I. Raising Aaron-zona 

A. Past, present or future, Kate’s story is about as compelling as drying cement.  What a shock, she’s back in handcuffs!  Who would have guessed?!  And she ran away from the Island!  And now she’s a babynapper!  So many harrowing twists and turns that I never saw coming!  There might have been a little suspense for her story if I hadn’t watched the same things happen to Kate in every single Kate-centric episode.  Believe me, I wish I hadn’t seen every other Kate-centric episode.  They’re like Nickleback songs – you catch one and you have a pretty good idea how all the others are going to go. 

B. Future Jack is Fack, Future Hurley is Futurley and Future Sayid is Fayid (which I guess makes him Egyptian instead of Iraqi), but Future Kate can’t be Fate, because that’s too beautiful of a summation to be wasted on her.  I’d prefer FuKate, which looks a little like FU, Kate, which is pretty much how I feel during most episodes. 
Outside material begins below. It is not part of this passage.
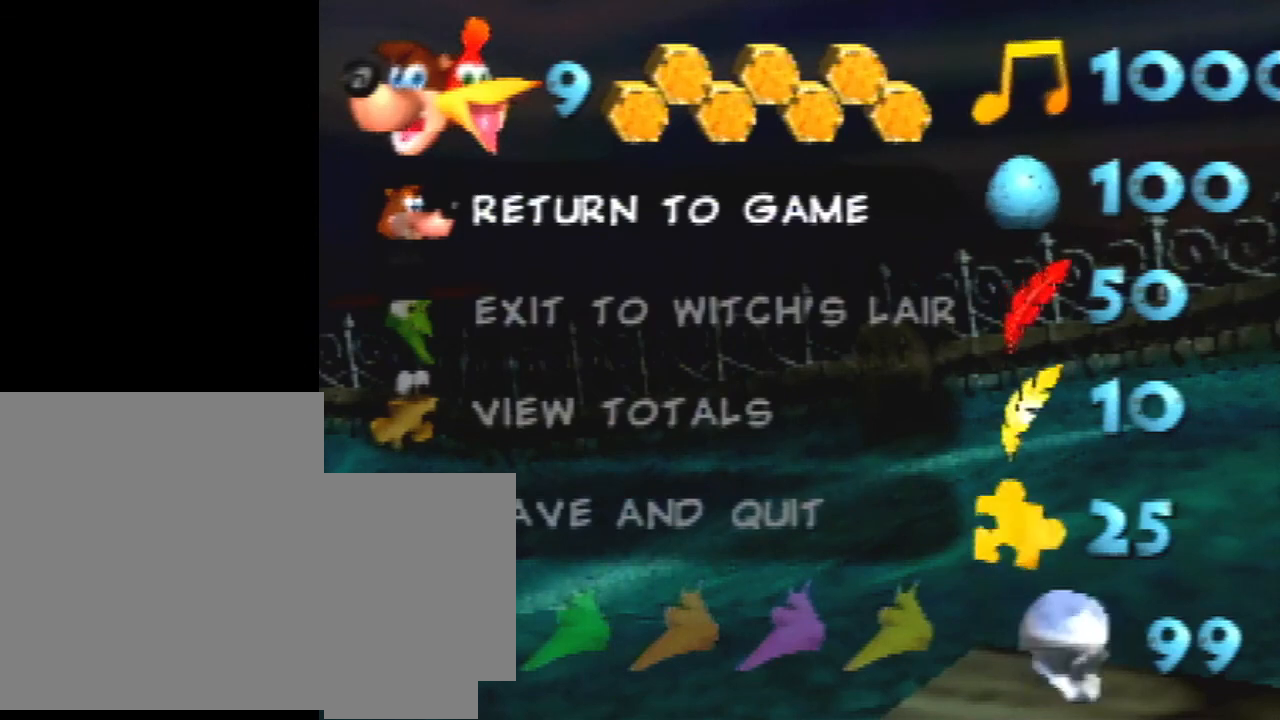
{"buttons": [], "left_stick": "left", "events": [[100, "left_stick", "left"]]}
C. I don’t quite understand why the D.A. would push so hard on this case, especially after all of the (presumed) Oceanic Six hubbub surrounding FuKate.  There’s gotta be some heavy public backlash for prosecuting the hero/survivor, so I don’t see what makes them pursue the case so hard.  Unless she had to watch hours upon hours of Kate-centric television and formed an unhealthy personal vendetta…in that case, I guess I could sympathize. 

D. Hard to believe that Claire would want anyone else raising her kid, much less Kate.  First, there’s the small detail of the psychic warning her of impending doom when Aaron is raised by anyone who isn’t Claire.  Then there’s the glowing track record of Kate’s previous relationships.  If the baby handover consisted of anything less than Claire getting knocked out with a blackjack/sock full of quarters, then color me confused.   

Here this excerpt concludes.